In market news, UBS forecasts demand rising slightly
to 1.34 bn oz in 2026, while supply will increase modestly, leaving a deficit of about 293 mn oz. The headline reads: UBS:
‘favors being long silver’, raises outlook, as reported by Gold Seek / Silver Seek.
In other news, civil unrest in Mexico is seen as further disrupting
silver production and supply as the state’s war against the drug cartels recently escalated in Puerto Vallarta and Guadalajara
after the Mexican state killed El Mencho, the most wanted man in Mexico and the leader of one of the most powerful cartels,
Jalisco New Generation (CJNG). The cartels have set off
massive fires in the above cities to block military operations.
As we reported earlier, 10
employees of Vizsla Silver Corp, a Canadian-owned silver and gold mine were abducted in Sinaloa in late January. Most residents of these towns have fled
out of fear as two factions of the Sinaloa Cartel have been locked in battle since September, 2024. Others have been “invited”
to leave. Vizsla was forced to halt silver
production last April because of security concerns in the area. Silver mines have long attracted the attention of organized
crime in the country and the latest wave of violence is seeing more street violence, extortion, shutdowns of mines and thefts
of silver. Mexico is the world’s biggest producer of the white metal, accounting for about 25% of global output,
and this news will further disrupt production and limit supplies to the global market, which have already been essentially
outlawed by the Mexican President Claudia Sheinbaum. Sunday’s upsurge in violence is a factor behind the uptick in prices
we are seeing today.
Geologically speaking, Mexico is
located on the dynamic ‘Ring of Fire’ that traces boundaries of several tectonic plates. There are mountainous
regions across Mexico, most notably the Sierra Madre Oriental, Sierra Madre Occidental and Sierra Madre del Sur. These mountain
chains are related to Mexico’s endowment of natural resources: ‘Gold and silver mineralisation is commonly linked
to the two belts of hydrothermal veins and gaps that stretch out underneath both sides of the Sierra Madre Occidental’,
according to Fresnillo.
Technical analysis
Friday’s technical setup looked like an inverted head-and-shoulders pattern, but it now appears that
silver is breaking out of a symmetrical triangle that arose after the huge late-January smack-down that saw the white metal
lose up to nearly 50% of its value, and down 35% in one day. Both patterns imply a bullish trend that should carry over into
the upcoming week. Silver dipped as low as USD 64/oz, but this morning the metal is back above USD 85. The 1-day chart, as
shown below, is even more bullish. The price action is well above the 200-day moving average, the slope of the MA continues
to be upward, implying that silver is still in a bull market despite the January correction. In addition, the RSI stands around
50, showing ample room for upside, with oversold pressure in decline. Accumulation distribution remains high, suggesting that
the longs are not being divested, but are continuing to accumulate further. The weak, leveraged hands have been shaken out
and the playing field now looks set for a more sustainable run, meaning that we could be back above USD 100 perhaps by March.

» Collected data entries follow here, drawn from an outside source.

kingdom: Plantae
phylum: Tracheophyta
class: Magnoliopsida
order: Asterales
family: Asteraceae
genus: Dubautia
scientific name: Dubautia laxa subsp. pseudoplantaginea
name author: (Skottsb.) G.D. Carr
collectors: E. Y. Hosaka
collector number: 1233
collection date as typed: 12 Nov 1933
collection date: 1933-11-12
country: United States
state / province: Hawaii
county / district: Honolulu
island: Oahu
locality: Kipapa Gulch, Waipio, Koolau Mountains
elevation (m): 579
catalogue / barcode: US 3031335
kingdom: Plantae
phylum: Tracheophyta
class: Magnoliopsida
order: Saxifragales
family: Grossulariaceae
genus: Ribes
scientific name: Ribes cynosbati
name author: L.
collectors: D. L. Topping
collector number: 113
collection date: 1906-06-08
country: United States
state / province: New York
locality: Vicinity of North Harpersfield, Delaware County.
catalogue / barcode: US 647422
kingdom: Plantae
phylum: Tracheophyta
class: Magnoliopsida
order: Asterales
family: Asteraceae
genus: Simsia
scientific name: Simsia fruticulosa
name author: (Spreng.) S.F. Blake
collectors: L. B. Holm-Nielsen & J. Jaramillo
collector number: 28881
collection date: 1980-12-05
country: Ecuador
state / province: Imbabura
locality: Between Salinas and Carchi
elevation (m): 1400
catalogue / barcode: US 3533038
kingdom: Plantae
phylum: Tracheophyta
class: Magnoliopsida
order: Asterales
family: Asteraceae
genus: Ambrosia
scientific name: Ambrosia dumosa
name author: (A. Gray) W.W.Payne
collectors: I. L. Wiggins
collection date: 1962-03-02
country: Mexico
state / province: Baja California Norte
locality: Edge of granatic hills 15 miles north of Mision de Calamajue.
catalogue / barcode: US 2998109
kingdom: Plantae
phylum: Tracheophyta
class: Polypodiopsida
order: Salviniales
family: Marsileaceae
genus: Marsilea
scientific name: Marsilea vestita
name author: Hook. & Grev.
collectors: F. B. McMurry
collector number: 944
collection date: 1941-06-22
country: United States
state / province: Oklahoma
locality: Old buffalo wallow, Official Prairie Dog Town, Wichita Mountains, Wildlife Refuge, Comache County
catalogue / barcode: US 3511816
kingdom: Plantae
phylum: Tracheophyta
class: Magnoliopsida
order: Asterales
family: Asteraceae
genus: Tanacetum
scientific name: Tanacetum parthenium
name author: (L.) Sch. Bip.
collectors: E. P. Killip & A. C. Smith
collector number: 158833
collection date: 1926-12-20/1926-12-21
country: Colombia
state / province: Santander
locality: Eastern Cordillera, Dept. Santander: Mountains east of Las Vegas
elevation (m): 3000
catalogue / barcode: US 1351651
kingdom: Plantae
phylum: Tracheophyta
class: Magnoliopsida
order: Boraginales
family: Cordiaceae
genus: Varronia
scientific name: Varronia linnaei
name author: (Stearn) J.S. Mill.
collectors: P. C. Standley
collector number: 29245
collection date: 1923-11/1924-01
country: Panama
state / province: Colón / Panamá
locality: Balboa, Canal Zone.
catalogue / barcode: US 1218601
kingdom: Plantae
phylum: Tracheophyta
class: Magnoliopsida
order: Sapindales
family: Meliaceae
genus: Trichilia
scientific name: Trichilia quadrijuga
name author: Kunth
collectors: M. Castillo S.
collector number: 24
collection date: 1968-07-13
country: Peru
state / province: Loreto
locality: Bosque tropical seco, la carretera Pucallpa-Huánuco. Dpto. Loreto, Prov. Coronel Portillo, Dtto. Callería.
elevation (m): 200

Spot silver rebounded from the strong support at USD 72. The strong weekly candle and the base
formation above the major USD 64 support implies that the silver price is preparing for a new leg higher. The next move will
likely be much stronger after the breakout above USD 120. Resistance lies at USD 100, and we believe a breakout above USD
100 is likely to happen when the SGE reopens tomorrow morning. As for gold, the yellow metal has broken out of USD 5,100,
opening the door to USD 5,600 and then USD 5,700. The latest rally will see the two metals rising in tandem, and we see silver
again outperforming gold to the upside. Silver was slightly lower heading into the open of European trading.